There is, of course, no poverty at this level, simply different strata of wealth. After the riches that Thaksin Shinawatra has poured into the club the City fans remain in a state of suspended euphoria and, as such, their critical faculties have been dulled.

In general terms this was a pretty rotten performance by the Blues, yet those supporters who had ripped into Stuart Pearce towards the end of his sorry term sat patiently with beatific smiles as passes went sideways and backwards. Third in the table and United losing at Bolton: life could scarcely be better.
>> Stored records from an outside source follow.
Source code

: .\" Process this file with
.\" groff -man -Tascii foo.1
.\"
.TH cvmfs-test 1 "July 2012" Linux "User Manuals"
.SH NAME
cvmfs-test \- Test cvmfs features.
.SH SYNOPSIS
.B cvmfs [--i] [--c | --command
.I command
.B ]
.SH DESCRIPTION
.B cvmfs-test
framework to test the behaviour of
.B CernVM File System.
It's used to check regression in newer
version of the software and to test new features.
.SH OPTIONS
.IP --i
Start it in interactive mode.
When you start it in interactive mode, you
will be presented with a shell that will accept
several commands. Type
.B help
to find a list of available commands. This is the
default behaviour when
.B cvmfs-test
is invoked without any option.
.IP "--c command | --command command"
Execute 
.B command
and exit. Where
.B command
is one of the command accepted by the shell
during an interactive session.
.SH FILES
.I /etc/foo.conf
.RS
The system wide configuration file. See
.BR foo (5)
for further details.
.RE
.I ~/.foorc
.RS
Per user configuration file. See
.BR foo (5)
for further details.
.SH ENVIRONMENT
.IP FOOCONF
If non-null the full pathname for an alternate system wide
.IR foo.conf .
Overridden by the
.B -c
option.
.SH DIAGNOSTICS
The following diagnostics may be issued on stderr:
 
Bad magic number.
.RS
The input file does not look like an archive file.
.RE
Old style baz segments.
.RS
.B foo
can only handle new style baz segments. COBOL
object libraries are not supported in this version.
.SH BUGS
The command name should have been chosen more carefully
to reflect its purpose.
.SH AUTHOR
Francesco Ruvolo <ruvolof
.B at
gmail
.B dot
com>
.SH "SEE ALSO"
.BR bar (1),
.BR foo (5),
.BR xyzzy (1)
It is all very odd for a club where dissatisfaction had become a way of life. Coppell, referring to his team’s performance once James Harper had equalised Martin Petrov’s early goal, talked about a “mentality to protect what you’ve got.” As yet, because they are so flabbergasted, City fans appear virtually bereft of expectation, though this will change as the truth sinks in that they really can compete with Manchester United, Chelsea, Liverpool and Arsenal. For the moment there remains a deeply rooted worry that it could all go horribly wrong.

Should City and Shinawatra’s multimillions not be parted, then it will be fascinating to observe how the club develops. They are no longer playing the corner shop to United’s supermarket and this will mean change for everybody, some of which may be resented. There are former Reading fans who no longer support the club because it is “not the fun it used to be” although, unlike Reading, Manchester City, for all their self-deprecation, have always believed themselves to be a big club. And now they may become precisely that.

Stephen Ireland has had a lively few weeks, falling out with his country and then being reprimanded by the FA for dropping his shorts, but Eriksson was unstinting in his praise: “I am not sure what is his best position but he could become our second striker.” The first will doubtless arrive through the January transfer window.

The Swede was keen to emphasise that everybody at the club had feet on the ground. In Shanghai all the lights in the commercial part of the city are switched off before midnight every night. As a metaphor for the transience of success it is not one the City fans would want to ponder too closely.